WASHINGTON, April 15, 2011 - Agriculture Secretary Tom Vilsack traveled to Shenandoah, Iowa, today where he spoke about building a cleaner, safer, and more secure energy future - one that ultimately breaks our dependence on foreign oil and moves our nation toward a clean energy economy that creates jobs and keeps America competitive.

At the grand opening of the BioProcess Algae Bioreactor Project - a facility owned by Green Plains Renewable Energy - Vilsack said USDA was focused on stimulating growth, creating jobs, and setting in place a framework for a robust future for the rural economy, which includes support of next-generation renewable energy, such as alternative feedstocks.
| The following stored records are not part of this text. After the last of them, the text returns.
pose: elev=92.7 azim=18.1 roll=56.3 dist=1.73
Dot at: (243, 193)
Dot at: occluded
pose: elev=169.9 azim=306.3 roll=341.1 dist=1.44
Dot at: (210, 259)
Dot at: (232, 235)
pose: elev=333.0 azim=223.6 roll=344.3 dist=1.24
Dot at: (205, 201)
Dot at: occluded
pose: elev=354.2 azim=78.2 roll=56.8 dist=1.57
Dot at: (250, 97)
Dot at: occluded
"USDA is helping our nation develop the next generation of biofuels to grow jobs and generate energy from new, homegrown sources," said Vilsack. "In the past two years, USDA has worked to help our nation develop a national biofuels economy and make that vision a reality. This cutting-edge facility here in Iowa, and others like it across rural America, is using waste heat, water and carbon dioxide from ethanol production and looking at advanced technologies which could eventually be used as energy. It is the kind of innovation we need to build an economy that continues to grow and out-compete the rest of the world."
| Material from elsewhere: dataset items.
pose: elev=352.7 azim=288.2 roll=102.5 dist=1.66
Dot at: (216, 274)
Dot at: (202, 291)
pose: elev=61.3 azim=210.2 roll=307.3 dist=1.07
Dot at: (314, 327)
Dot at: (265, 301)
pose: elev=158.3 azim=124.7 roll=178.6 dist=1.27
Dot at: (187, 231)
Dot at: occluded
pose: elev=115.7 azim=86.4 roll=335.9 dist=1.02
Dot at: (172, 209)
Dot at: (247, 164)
President Obama is committed to reducing our net imports of oil by one-third by 2025. The United States holds only 2 percent of proven oil resources, and we consume about 25 percent of world's supply. The production of cleaner and more efficient fuels, produced domestically, will help to make America's energy supply more secure by permanently reducing our dependence on oil. USDA is doing research into new biofuel production methods and has established five regional research centers working on the science necessary to ensure biofuels can be produced profitably from a diverse range of feedstocks. And USDA is offering support to build the infrastructure needed to deliver the fuel to consumers at the gas station.

In Shenandoah, Vilsack also spoke at the Shenandoah Chamber and Industry Association's Annual Meeting, where shared rural America's vision for a strong economic future that relies on home-grown energy to power America's cars and trucks. The domestic biofuels industry, said Vilsack, has produced hundreds of refineries, pumped hundreds of millions of dollars into the American economy and created hundreds of thousands of jobs in our rural communities.